### To do
The required output is an exact restatement of the lines, starting with the one that contains "margin-left: none ->" and finishing with the last line of the listing. It contains no pictures.

### Given data
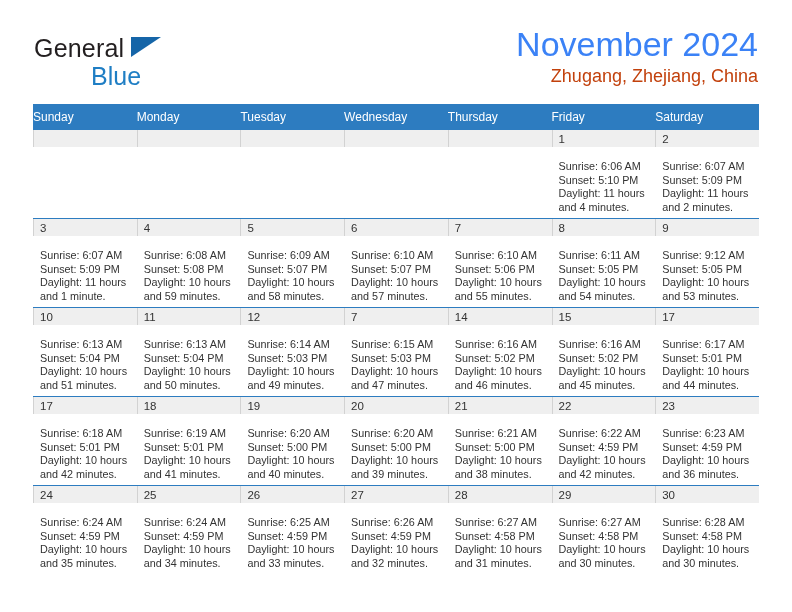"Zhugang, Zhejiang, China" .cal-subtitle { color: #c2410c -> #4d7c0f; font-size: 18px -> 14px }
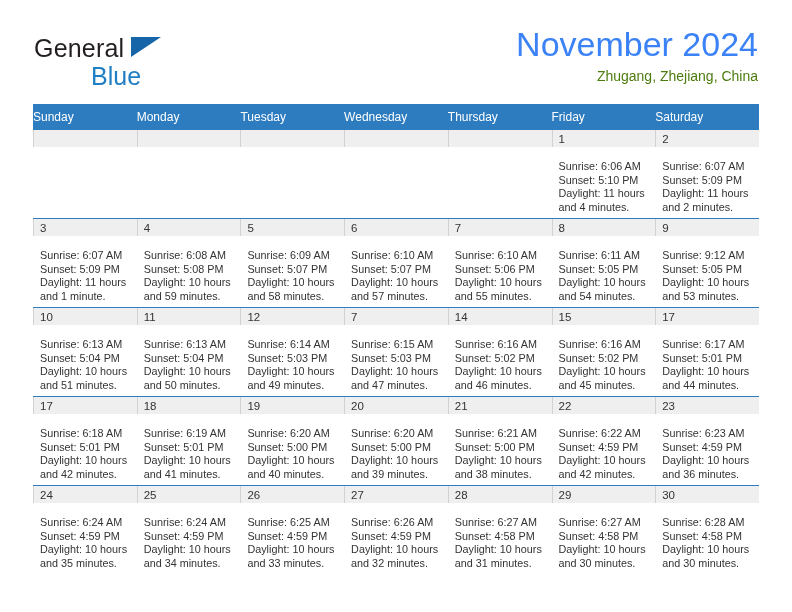"Sunrise: 6:06 AM" .cell-body { padding: 13px 5px 0 6px -> 3px 5px 0 6px }
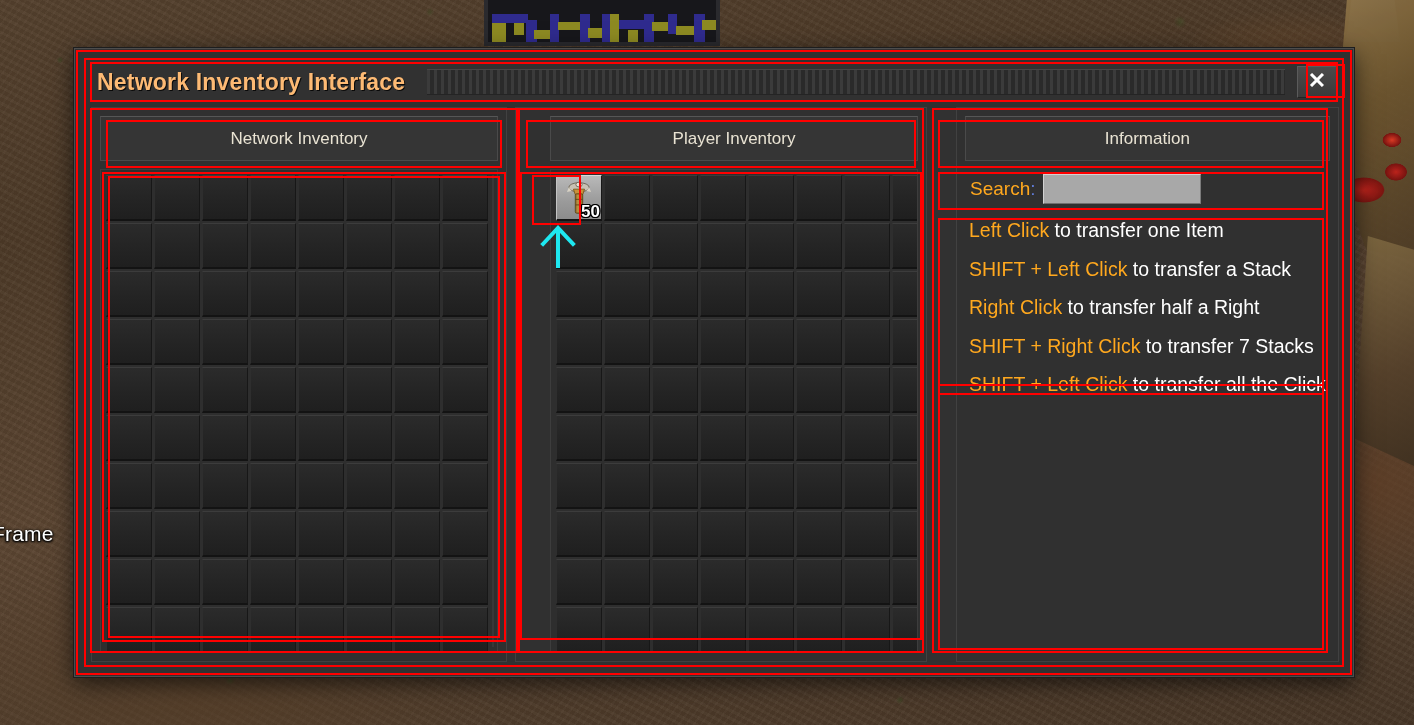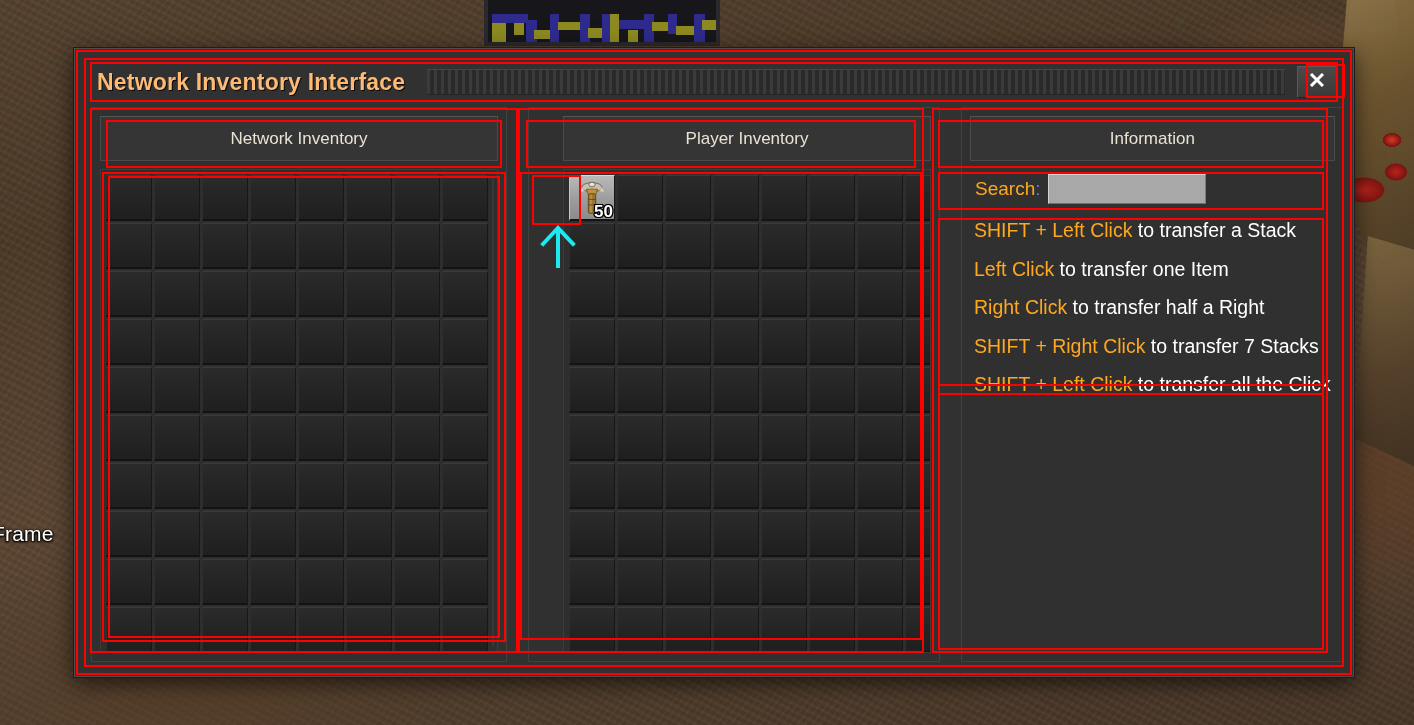"Network Inventory" #body-row { gap: 21px -> 8px }
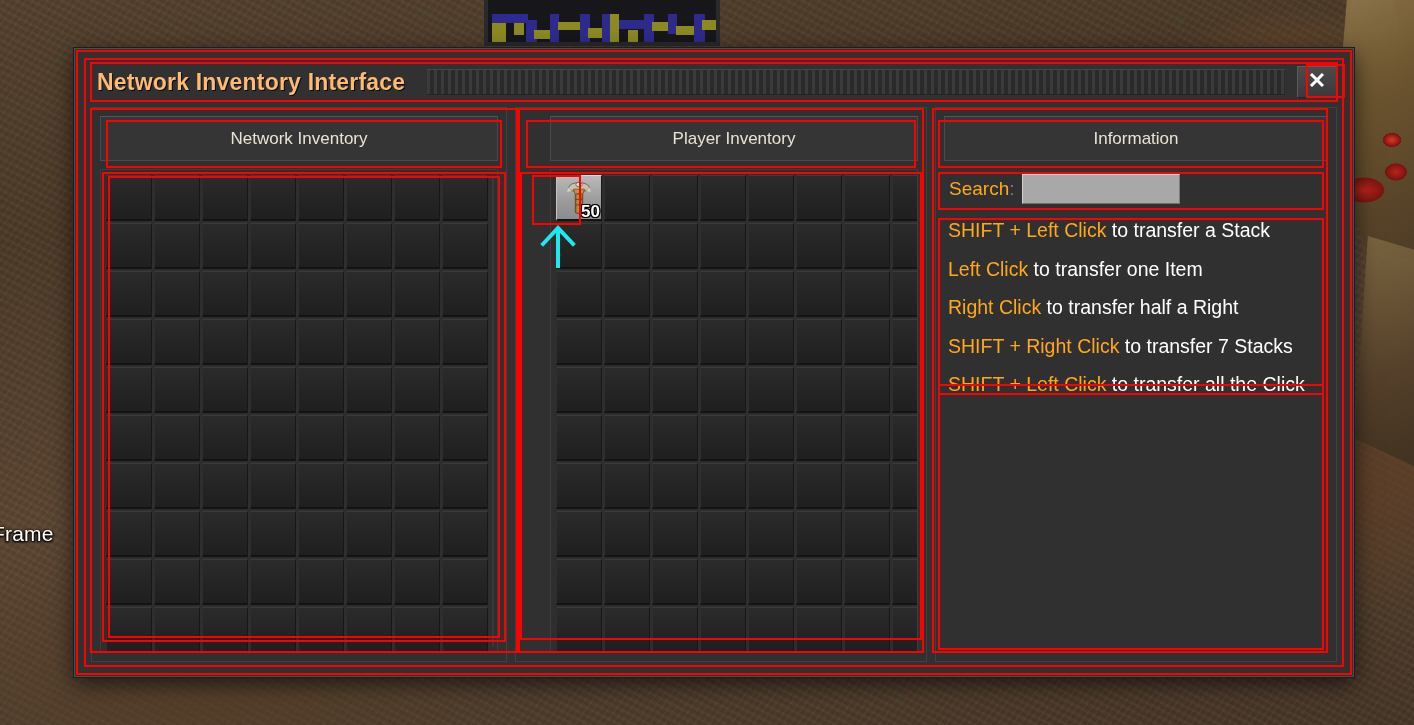"Information" #col-info { margin-left: none -> 21px }
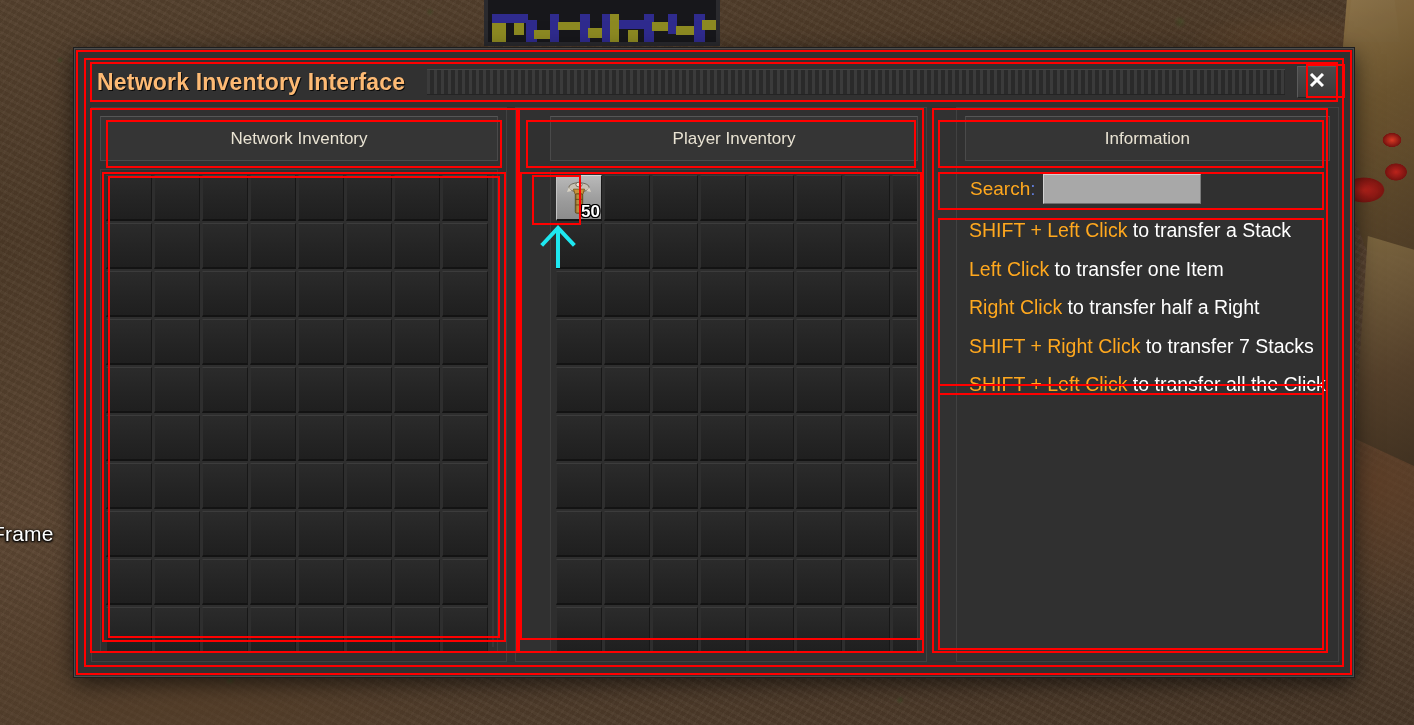"SHIFT + Left Click to transfer a" div.info-line { order: before "Left Click to transfer one" -> after "Left Click to transfer one" }
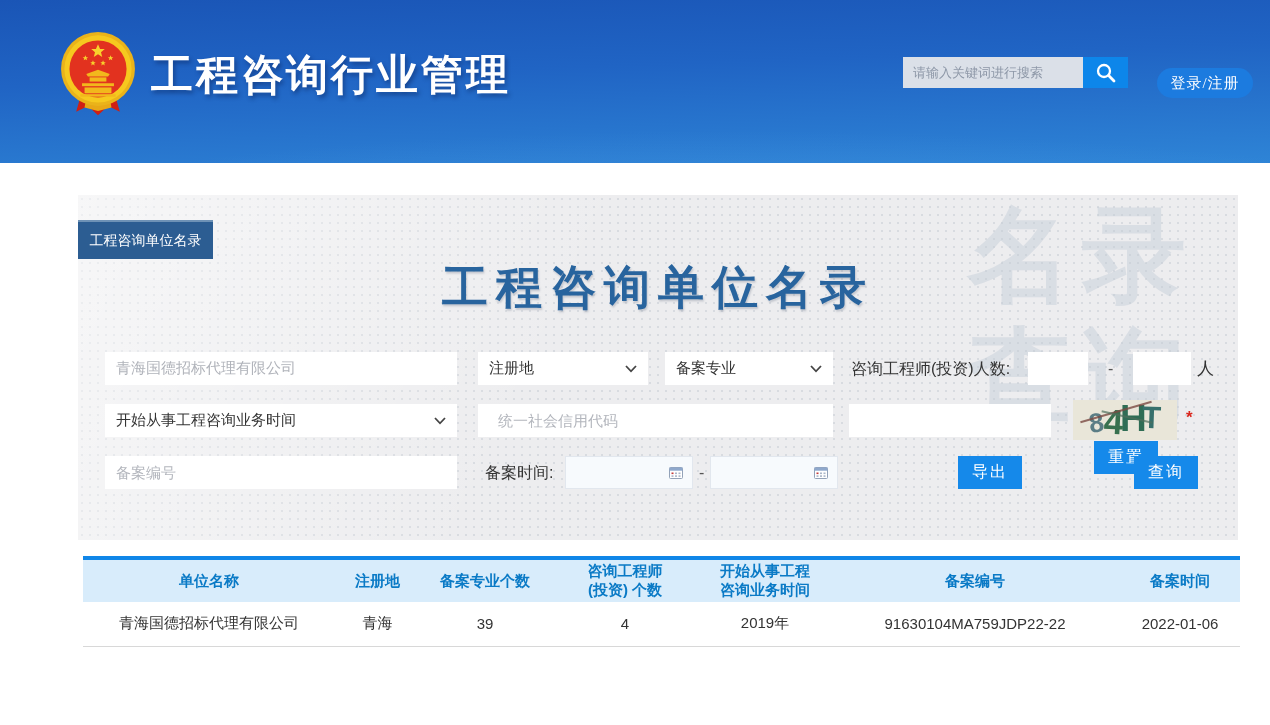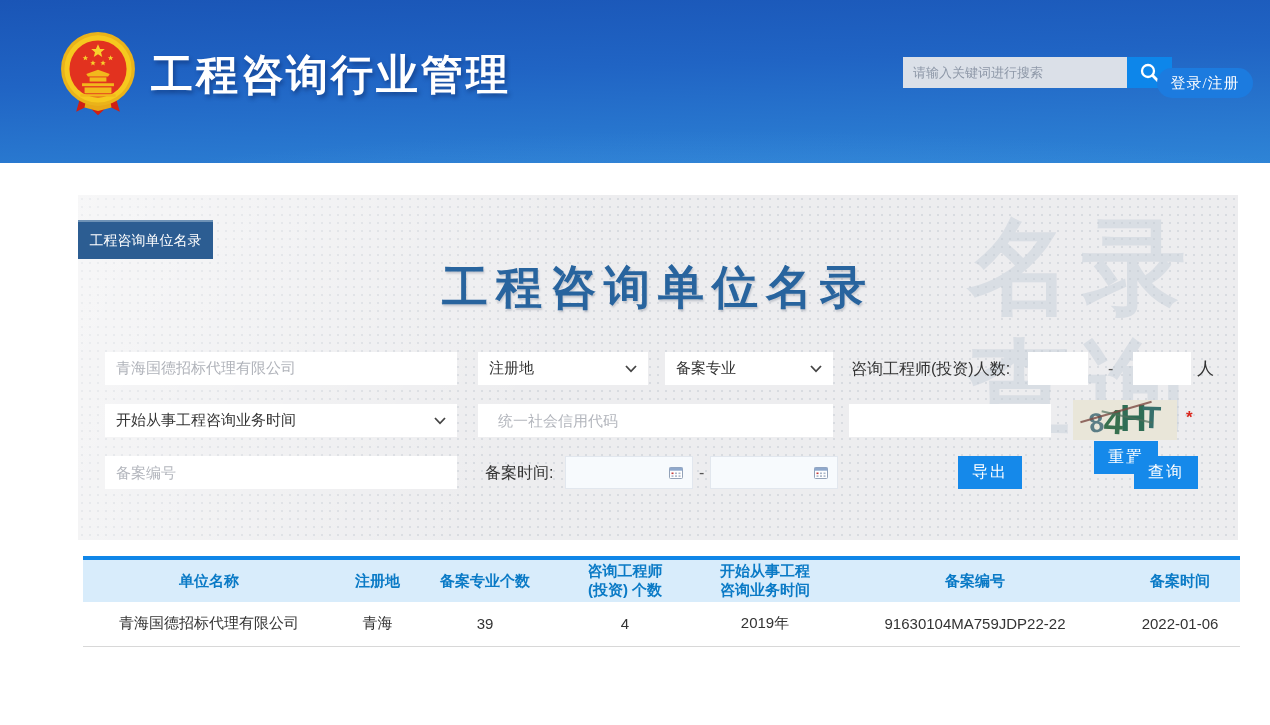"请输入关键词进行搜索" .searchbox input { width: 224px -> 180px }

### Finished exercise
"Information" #col-info { margin-left: none -> 21px }
"SHIFT + Left Click to transfer a" div.info-line { order: before "Left Click to transfer one" -> after "Left Click to transfer one" }
"请输入关键词进行搜索" .searchbox input { width: 224px -> 180px }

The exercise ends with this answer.